**What is being asked**
Show each line from the records below in which the word "fruit" occurs.

**Source information**
---*---
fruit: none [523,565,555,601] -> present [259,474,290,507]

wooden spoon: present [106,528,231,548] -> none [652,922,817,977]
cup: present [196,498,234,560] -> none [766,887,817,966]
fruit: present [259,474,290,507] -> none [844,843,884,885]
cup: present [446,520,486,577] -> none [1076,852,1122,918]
---*---
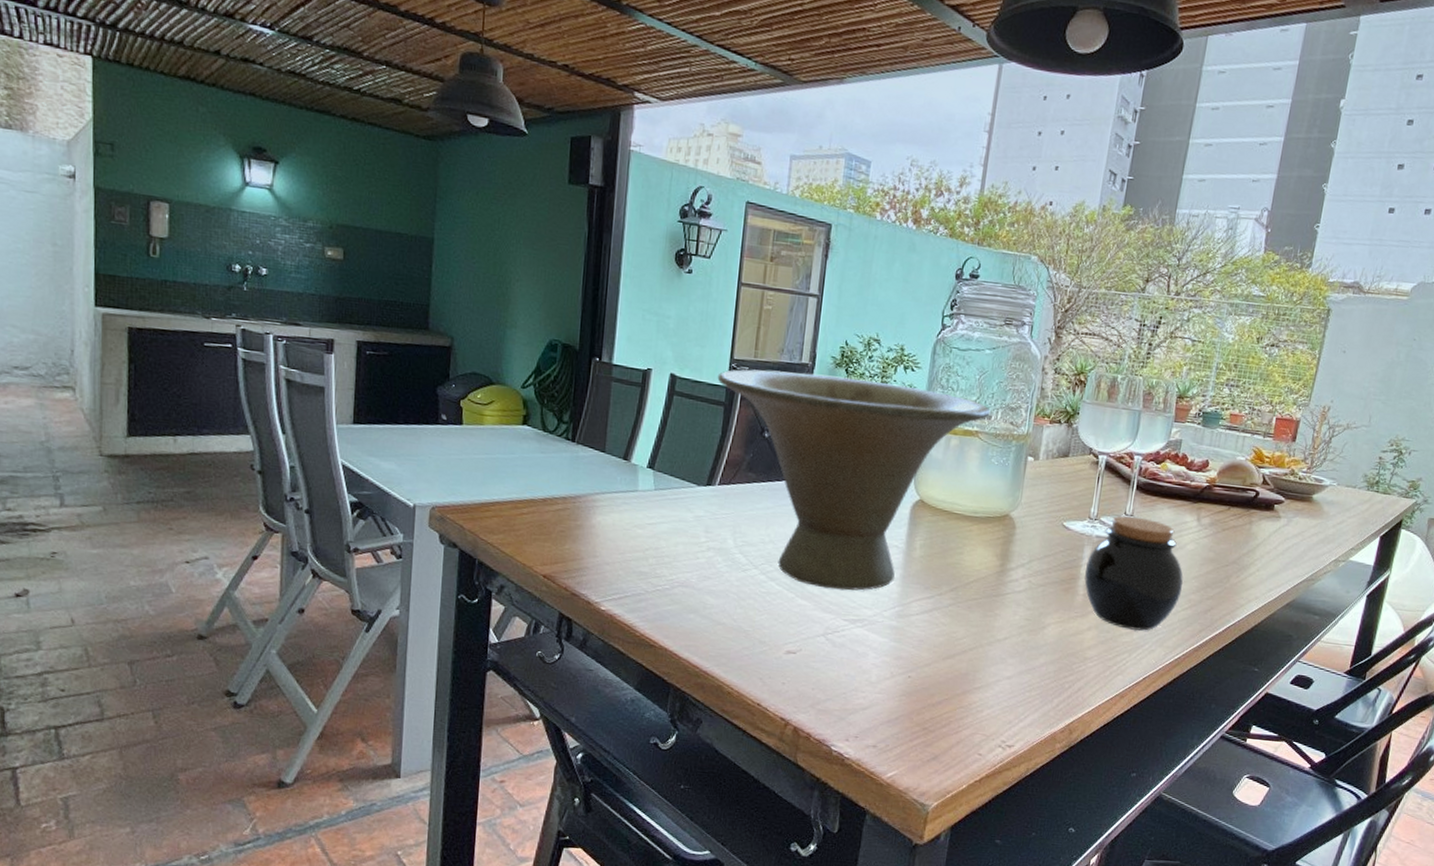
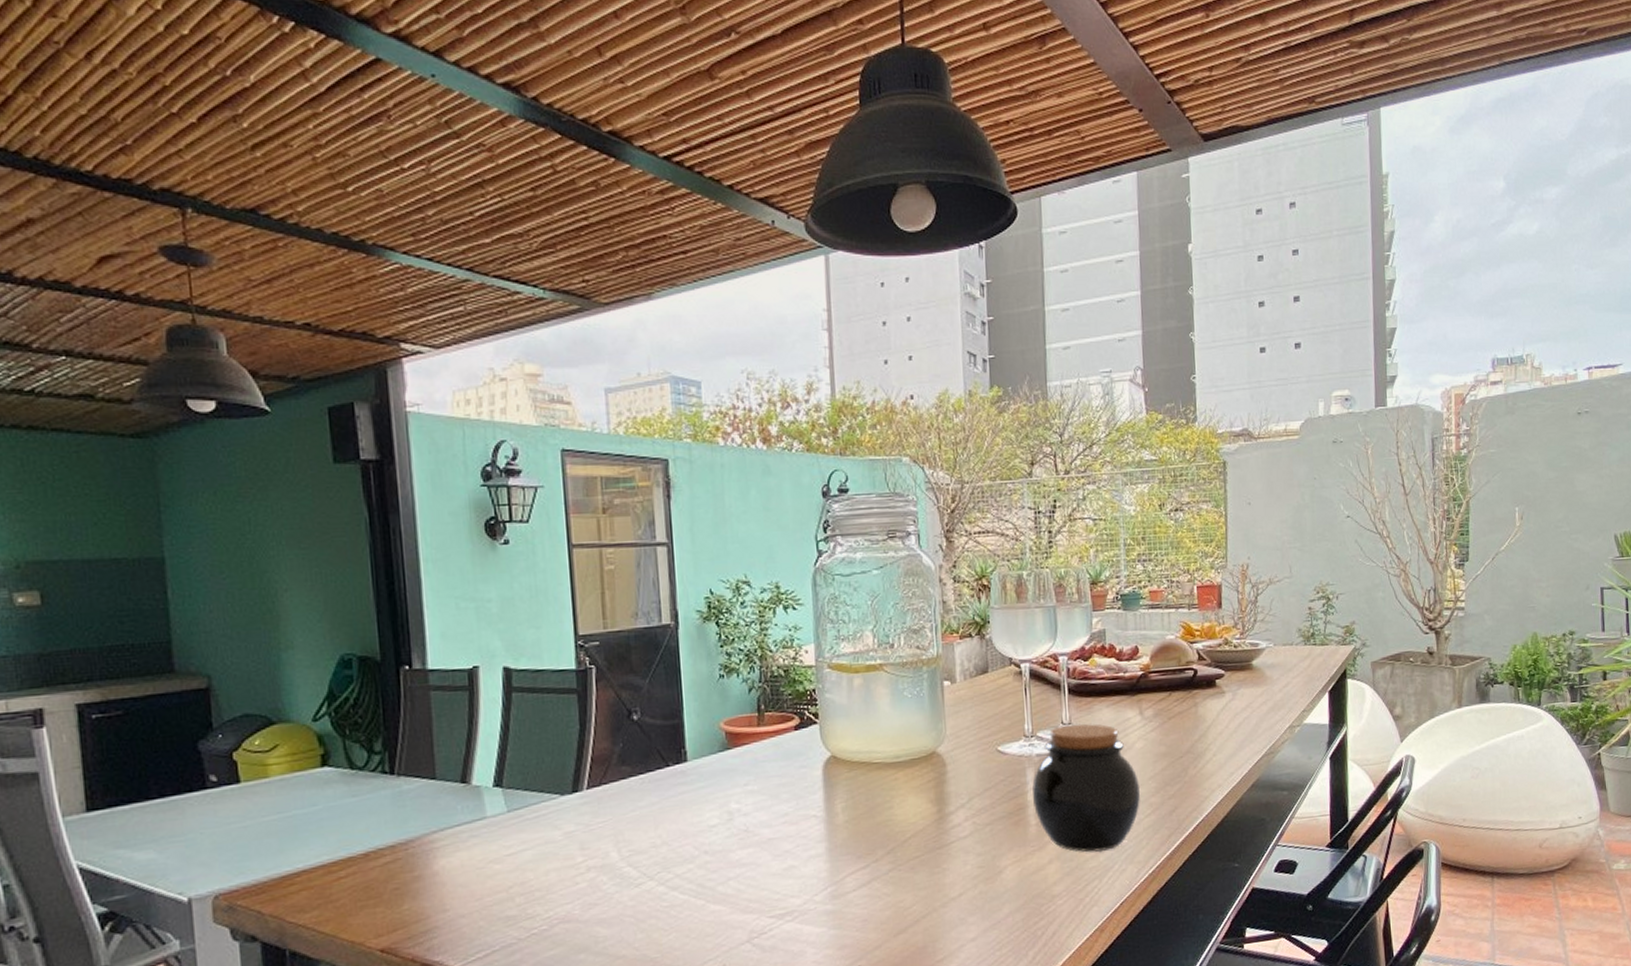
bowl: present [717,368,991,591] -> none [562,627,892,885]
---*---
**Response for this exercise**
fruit: none [523,565,555,601] -> present [259,474,290,507]
fruit: present [259,474,290,507] -> none [844,843,884,885]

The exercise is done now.